Premier Bank skips dividend for first time in 18 years
Amid ongoing financial setbacks, BB reconstructed the bank’s board on 19 August this year

Premier Bank has declared no dividend for 2024 — the first time since its stock market debut in 2007 — amid sharp profit declines and continued losses.
According to the price-sensitive statement filed on the Dhaka Stock Exchange (DSE) on Thursday, the bank's board of directors, in a meeting on 27 August, decided not to pay dividends, citing a provision shortfall against classified loans as the main reason for skipping shareholder returns.
For shareholders, the absence of dividends for 2024 comes as a stark departure from the bank's track record. In 2023, Premier Bank declared a 12.50% cash dividend, continuing a tradition of annual payouts since its listing.
The bank's annual general meeting (AGM) has been scheduled for 13 October 2025, with 17 September set as the record date.
Premier Bank reported consolidated earnings per share (EPS) of Tk1.09 for 2024, down steeply from Tk3.37 in 2023. Its net profit plunged by 68% year-on-year to Tk134 crore from Tk415 crore.
Net asset value (NAV) per share stood at Tk21.73 at the end of the year, reflecting a 1.58% decline. The bank also reported a negative net operating cash flow per share of Tk4.55, underscoring the strain on its core operations.
The trend worsened in the first half of this year. From July to June 2025, the bank posted a consolidated loss of Tk1.33 per share.
Over the January–June period, its total loss amounted to Tk136.56 crore, translating into a loss per share of Tk1.11.
By June 2025, the bank's NAV per share had fallen further to Tk20.53, marking an 8% decline in six months.
Premier Bank's loan book during this time stood at Tk33,921 crore, while total deposits were Tk35,700 crore.
The management attributed the dismal results to rising interest expenses and reduced earnings from foreign exchange operations, two critical drivers that have weighed heavily on profitability across the banking industry.
Premier Bank's share performance mirrored the bleak financial picture. On Thursday, its share price dropped by 1.45% to Tk6.80, hovering near a one-year low.
The bank's paid-up capital is Tk1,233.43 crore, while its market capitalisation stands at Tk838 crore. Based on its half-yearly unaudited financial statement, the bank's price-to-earnings ratio has entered negative territory.

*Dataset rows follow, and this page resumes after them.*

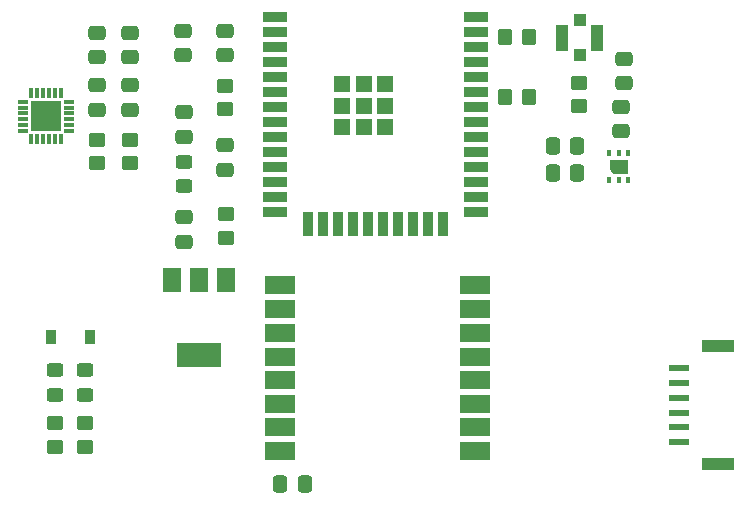
<source format=gtp>
G04 #@! TF.GenerationSoftware,KiCad,Pcbnew,7.0.8*
G04 #@! TF.CreationDate,2023-11-16T17:46:21+01:00*
G04 #@! TF.ProjectId,ESP32-aqs,45535033-322d-4617-9173-2e6b69636164,rev?*
G04 #@! TF.SameCoordinates,Original*
G04 #@! TF.FileFunction,Paste,Top*
G04 #@! TF.FilePolarity,Positive*
%FSLAX46Y46*%
G04 Gerber Fmt 4.6, Leading zero omitted, Abs format (unit mm)*
G04 Created by KiCad (PCBNEW 7.0.8) date 2023-11-16 17:46:21*
%MOMM*%
%LPD*%
G01*
G04 APERTURE LIST*
G04 Aperture macros list*
%AMRoundRect*
0 Rectangle with rounded corners*
0 $1 Rounding radius*
0 $2 $3 $4 $5 $6 $7 $8 $9 X,Y pos of 4 corners*
0 Add a 4 corners polygon primitive as box body*
4,1,4,$2,$3,$4,$5,$6,$7,$8,$9,$2,$3,0*
0 Add four circle primitives for the rounded corners*
1,1,$1+$1,$2,$3*
1,1,$1+$1,$4,$5*
1,1,$1+$1,$6,$7*
1,1,$1+$1,$8,$9*
0 Add four rect primitives between the rounded corners*
20,1,$1+$1,$2,$3,$4,$5,0*
20,1,$1+$1,$4,$5,$6,$7,0*
20,1,$1+$1,$6,$7,$8,$9,0*
20,1,$1+$1,$8,$9,$2,$3,0*%
G04 Aperture macros list end*
%ADD10C,0.010000*%
%ADD11R,0.400000X0.550000*%
%ADD12RoundRect,0.250000X0.450000X-0.350000X0.450000X0.350000X-0.450000X0.350000X-0.450000X-0.350000X0*%
%ADD13RoundRect,0.250000X-0.450000X0.350000X-0.450000X-0.350000X0.450000X-0.350000X0.450000X0.350000X0*%
%ADD14R,0.850000X0.300000*%
%ADD15R,0.300000X0.850000*%
%ADD16R,2.550000X2.550000*%
%ADD17R,0.914400X1.219200*%
%ADD18RoundRect,0.250000X0.450000X-0.325000X0.450000X0.325000X-0.450000X0.325000X-0.450000X-0.325000X0*%
%ADD19RoundRect,0.250000X0.475000X-0.337500X0.475000X0.337500X-0.475000X0.337500X-0.475000X-0.337500X0*%
%ADD20RoundRect,0.250000X0.350000X0.450000X-0.350000X0.450000X-0.350000X-0.450000X0.350000X-0.450000X0*%
%ADD21RoundRect,0.250000X-0.337500X-0.475000X0.337500X-0.475000X0.337500X0.475000X-0.337500X0.475000X0*%
%ADD22RoundRect,0.250000X-0.450000X0.325000X-0.450000X-0.325000X0.450000X-0.325000X0.450000X0.325000X0*%
%ADD23R,1.000000X1.000000*%
%ADD24R,1.050000X2.200000*%
%ADD25RoundRect,0.250000X-0.475000X0.337500X-0.475000X-0.337500X0.475000X-0.337500X0.475000X0.337500X0*%
%ADD26RoundRect,0.250000X0.337500X0.475000X-0.337500X0.475000X-0.337500X-0.475000X0.337500X-0.475000X0*%
%ADD27R,2.000000X0.900000*%
%ADD28R,0.900000X2.000000*%
%ADD29R,1.330000X1.330000*%
%ADD30R,2.540000X1.524000*%
%ADD31R,1.700000X0.600000*%
%ADD32R,2.800000X1.000000*%
%ADD33R,1.500000X2.000000*%
%ADD34R,3.800000X2.000000*%
G04 APERTURE END LIST*
D10*
X177993000Y-80052000D02*
X176793000Y-80052000D01*
X176493000Y-79752000D01*
X176493000Y-79002000D01*
X177993000Y-79002000D01*
X177993000Y-80052000D01*
G36*
X177993000Y-80052000D02*
G01*
X176793000Y-80052000D01*
X176493000Y-79752000D01*
X176493000Y-79002000D01*
X177993000Y-79002000D01*
X177993000Y-80052000D01*
G37*
D11*
X176443000Y-80677000D03*
X177243000Y-80677000D03*
X178043000Y-80677000D03*
X178043000Y-78377000D03*
X177243000Y-78377000D03*
X176443000Y-78377000D03*
D12*
X129540000Y-103235000D03*
X129540000Y-101235000D03*
X132080000Y-103235000D03*
X132080000Y-101235000D03*
X135890000Y-79232000D03*
X135890000Y-77232000D03*
D13*
X133096000Y-77232000D03*
X133096000Y-79232000D03*
D14*
X126808000Y-74016000D03*
X126808000Y-74516000D03*
X126808000Y-75016000D03*
X126808000Y-75516000D03*
X126808000Y-76016000D03*
X126808000Y-76516000D03*
D15*
X127508000Y-77216000D03*
X128008000Y-77216000D03*
X128508000Y-77216000D03*
X129008000Y-77216000D03*
X129508000Y-77216000D03*
X130008000Y-77216000D03*
D14*
X130708000Y-76516000D03*
X130708000Y-76016000D03*
X130708000Y-75516000D03*
X130708000Y-75016000D03*
X130708000Y-74516000D03*
X130708000Y-74016000D03*
D15*
X130008000Y-73316000D03*
X129508000Y-73316000D03*
X129008000Y-73316000D03*
X128508000Y-73316000D03*
X128008000Y-73316000D03*
X127508000Y-73316000D03*
D16*
X128758000Y-75266000D03*
D17*
X129171700Y-93980000D03*
X132448300Y-93980000D03*
D18*
X132080000Y-98815000D03*
X132080000Y-96765000D03*
X129540000Y-98815000D03*
X129540000Y-96765000D03*
D19*
X133096000Y-74697500D03*
X133096000Y-72622500D03*
X135890000Y-74697500D03*
X135890000Y-72622500D03*
X133096000Y-70252500D03*
X133096000Y-68177500D03*
X135890000Y-70252500D03*
X135890000Y-68177500D03*
D20*
X169640000Y-68580000D03*
X167640000Y-68580000D03*
D21*
X148590000Y-106426000D03*
X150665000Y-106426000D03*
D22*
X140462000Y-81196000D03*
X140462000Y-79146000D03*
D23*
X173941000Y-70105000D03*
D24*
X172466000Y-68605000D03*
D23*
X173941000Y-67105000D03*
D24*
X175416000Y-68605000D03*
D25*
X143903500Y-77702500D03*
X143903500Y-79777500D03*
D26*
X173730000Y-80035000D03*
X171655000Y-80035000D03*
D13*
X144018000Y-83566000D03*
X144018000Y-85566000D03*
D27*
X148145000Y-66865000D03*
X148145000Y-68135000D03*
X148145000Y-69405000D03*
X148145000Y-70675000D03*
X148145000Y-71945000D03*
X148145000Y-73215000D03*
X148145000Y-74485000D03*
X148145000Y-75755000D03*
X148145000Y-77025000D03*
X148145000Y-78295000D03*
X148145000Y-79565000D03*
X148145000Y-80835000D03*
X148145000Y-82105000D03*
X148145000Y-83375000D03*
D28*
X150930000Y-84375000D03*
X152200000Y-84375000D03*
X153470000Y-84375000D03*
X154740000Y-84375000D03*
X156010000Y-84375000D03*
X157280000Y-84375000D03*
X158550000Y-84375000D03*
X159820000Y-84375000D03*
X161090000Y-84375000D03*
X162360000Y-84375000D03*
D27*
X165145000Y-83375000D03*
X165145000Y-82105000D03*
X165145000Y-80835000D03*
X165145000Y-79565000D03*
X165145000Y-78295000D03*
X165145000Y-77025000D03*
X165145000Y-75755000D03*
X165145000Y-74485000D03*
X165145000Y-73215000D03*
X165145000Y-71945000D03*
X165145000Y-70675000D03*
X165145000Y-69405000D03*
X165145000Y-68135000D03*
X165145000Y-66865000D03*
D29*
X153810000Y-72530000D03*
X155645000Y-72530000D03*
X157480000Y-72530000D03*
X153810000Y-74365000D03*
X155645000Y-74365000D03*
X157480000Y-74365000D03*
X153810000Y-76200000D03*
X155645000Y-76200000D03*
X157480000Y-76200000D03*
D19*
X177448000Y-76522000D03*
X177448000Y-74447000D03*
D25*
X143903500Y-68029000D03*
X143903500Y-70104000D03*
D30*
X165100000Y-103600000D03*
X165100000Y-101600000D03*
X165100000Y-99600000D03*
X165100000Y-97600000D03*
X165100000Y-95600000D03*
X165100000Y-93600000D03*
X165100000Y-91600000D03*
X165100000Y-89520000D03*
X148560000Y-89520000D03*
X148560000Y-91600000D03*
X148560000Y-93600000D03*
X148560000Y-95600000D03*
X148560000Y-97600000D03*
X148560000Y-99600000D03*
X148560000Y-101600000D03*
X148560000Y-103600000D03*
D31*
X182324000Y-96600000D03*
X182324000Y-97850000D03*
X182324000Y-99100000D03*
X182324000Y-100350000D03*
X182324000Y-101600000D03*
X182324000Y-102850000D03*
D32*
X185674000Y-104700000D03*
X185674000Y-94750000D03*
D26*
X173730000Y-77749000D03*
X171655000Y-77749000D03*
D12*
X173892000Y-74415000D03*
X173892000Y-72415000D03*
D19*
X140462000Y-85873500D03*
X140462000Y-83798500D03*
D25*
X140347500Y-68029000D03*
X140347500Y-70104000D03*
X177702000Y-70383000D03*
X177702000Y-72458000D03*
X140462000Y-74930000D03*
X140462000Y-77005000D03*
D13*
X143903500Y-72654500D03*
X143903500Y-74654500D03*
D20*
X169640000Y-73660000D03*
X167640000Y-73660000D03*
D33*
X144032000Y-89154000D03*
X141732000Y-89154000D03*
D34*
X141732000Y-95454000D03*
D33*
X139432000Y-89154000D03*
M02*

</source>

BB reconstructs bank's board
The challenges facing Premier Bank prompted strong regulatory intervention earlier this month. On 19 August, Bangladesh Bank dissolved the bank's existing board of directors and appointed a six-member reconstituted board, citing severe weaknesses in governance, failure to maintain loan discipline, and overall mismanagement.
The newly formed board includes Arifur Rahman as a director representing sponsor shareholders. Later, he was elected as chairman of the bank.
Before the restructuring, the board was chaired by Mohammad Imran Iqbal, with Jamal G Ahmed serving as vice-chairman. Other members included industrialist and former lawmaker Abdus Salam Murshedy, Shafiqur Rahman, Shaila Shelley Khan, Yeh Cheng Min, and Mohammed Ahmed Ali.
Analysts say the coming months will be crucial as the new board attempts to stabilise operations, restore depositor confidence, and improve asset quality.
Whether Premier Bank can overcome its governance failures and financial setbacks remains uncertain, but the regulatory shake-up signals that authorities are determined to enforce discipline in a sector plagued by persistent vulnerabilities.